Im schlimmsten Fall mehr als 900 Kranke

In einer Belagsprognose geht das Konsortium davon aus, dass in zwei Wochen im schlimmsten Fall mehr als 900 Covid-19-Kranke auf Intensivstationen liegen könnten. Der errechnete Mittelwert liegt bei 748 intensivpflichtigen Patientinnen und Patienten. Die meisten – nämlich bis zu 200 – werden in Oberösterreich erwartet, die wenigsten im Burgenland.

Auf den Normalstationen werden zwischen 2.512 und 4.060 Covid-19-Kranke erwartet, der errechnete Mittelwert liegt bei 3.194. Zum Vergleich: Am Mittwoch wurden 413 schwere Fälle auf Intensivstationen behandelt, auf Normalstationen waren es 1.824. Schon jetzt gibt es laute Warnungen.

7-Tage-Inzidenz von bis zu 1.250 erwartet

Was die Fallzahlen betrifft, rechnet das Prognosekonsortium mit einem Inzidenzniveau „in bisher noch nicht beobachteten Größenordnungen“. Für Mittwoch kommender Woche wird für Österreich eine 7-Tage-Inzidenz zwischen 909 und 1.250 erwartet.
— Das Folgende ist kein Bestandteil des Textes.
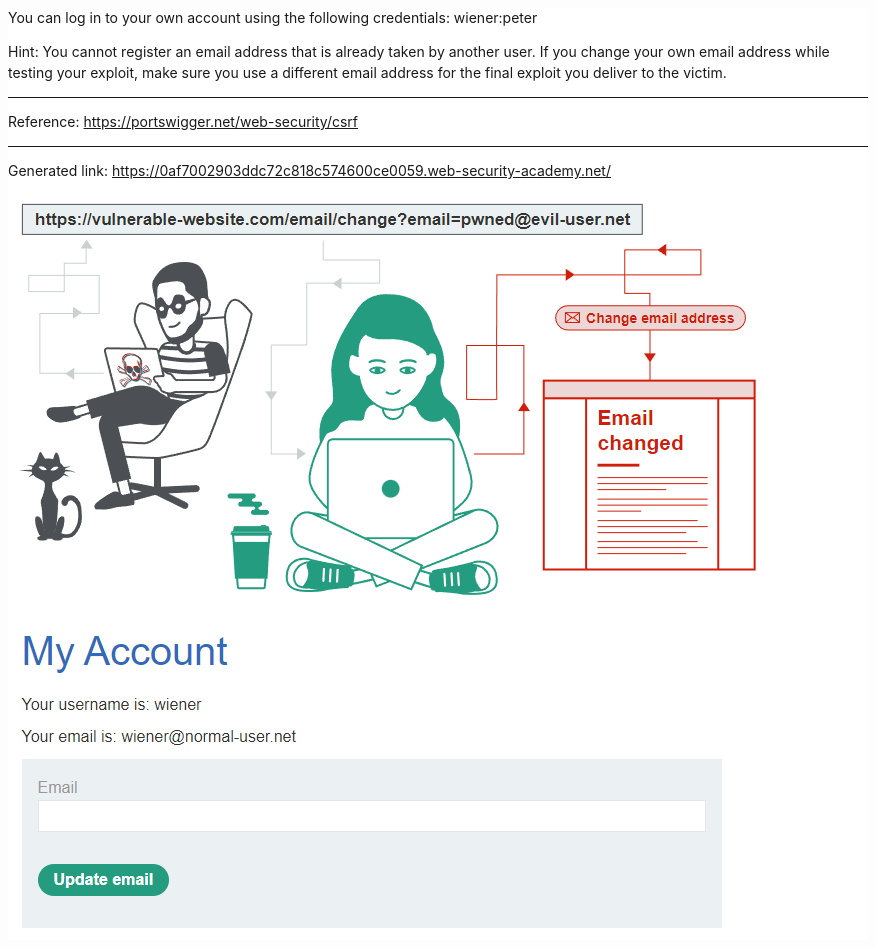 You can log in to your own account using the following credentials: wiener:peter

Hint: You cannot register an email address that is already taken by another user. If you change your own email address while testing your exploit, make sure you use a different email address for the final exploit you deliver to the victim.

---------------------------------------------

Reference: https://portswigger.net/web-security/csrf

---------------------------------------------

Generated link: https://0af7002903ddc72c818c574600ce0059.web-security-academy.net/




![img](images/CSRF%20where%20token%20validation%20depends%20on%20request%20method/1.png)



![img](images/CSRF%20where%20token%20validation%20depends%20on%20request%20method/2.png)

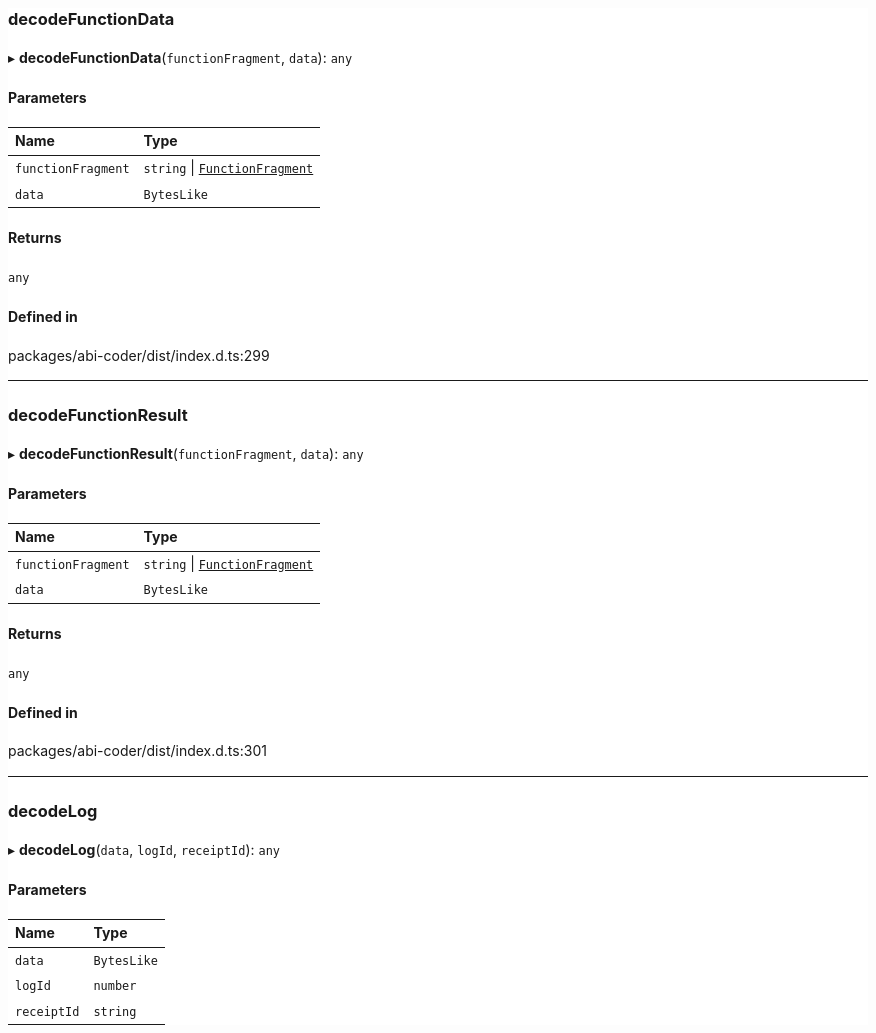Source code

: ### decodeFunctionData

▸ **decodeFunctionData**(`functionFragment`, `data`): `any`

#### Parameters

| Name | Type |
| :------ | :------ |
| `functionFragment` | `string` \| [`FunctionFragment`](internal-FunctionFragment.md) |
| `data` | `BytesLike` |

#### Returns

`any`

#### Defined in

packages/abi-coder/dist/index.d.ts:299

___

### decodeFunctionResult

▸ **decodeFunctionResult**(`functionFragment`, `data`): `any`

#### Parameters

| Name | Type |
| :------ | :------ |
| `functionFragment` | `string` \| [`FunctionFragment`](internal-FunctionFragment.md) |
| `data` | `BytesLike` |

#### Returns

`any`

#### Defined in

packages/abi-coder/dist/index.d.ts:301

___

### decodeLog

▸ **decodeLog**(`data`, `logId`, `receiptId`): `any`

#### Parameters

| Name | Type |
| :------ | :------ |
| `data` | `BytesLike` |
| `logId` | `number` |
| `receiptId` | `string` |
Durch die Decke dürften die Inzidenzen in Oberösterreich und Salzburg gehen, wo mit Werten über 1.500 gerechnet werden muss. Schlimmstenfalls könnte sogar an der 2.000er-Marke gekratzt werden. Am glimpflichsten – wenn auch auf einem sehr hohen Niveau – dürfte Wien davonkommen, wo am 17. November mit einer Inzidenz zwischen knapp 600 und rund 950 zu rechnen ist.

SPÖ sieht „katastrophales Management“

Kritik am „katastrophalen Coronavirus-Management der Regierung“ übte am Mittwoch SPÖ-Bundesgeschäftsführer Christian Deutsch: „Die SPÖ hat immer wieder an die Regierung appelliert, endlich für ein funktionierendes Corona-Management mit Klarheit, Voraussicht und Planbarkeit zu sorgen. Und wir haben wiederholt vor einem Verschlafen des Sommers und einer Wiederholung des Corona-Horrorjahrs 2020 gewarnt.“

Die Regierung habe aber „alle Warnungen in den Wind geschlagen und ihr fahrlässiges Management by Chaos einfach fortgesetzt“. Eine „besonders unrühmliche Rolle“ habe dabei Ex-Kanzler Sebastian Kurz (ÖVP) gespielt, „der die Pandemie eiskalt zur Privatsache erklärt hat und der Bevölkerung mit seiner Aussage, dass die Pandemie bewältigt sei, trügerische Sicherheit vorgegaukelt hat“.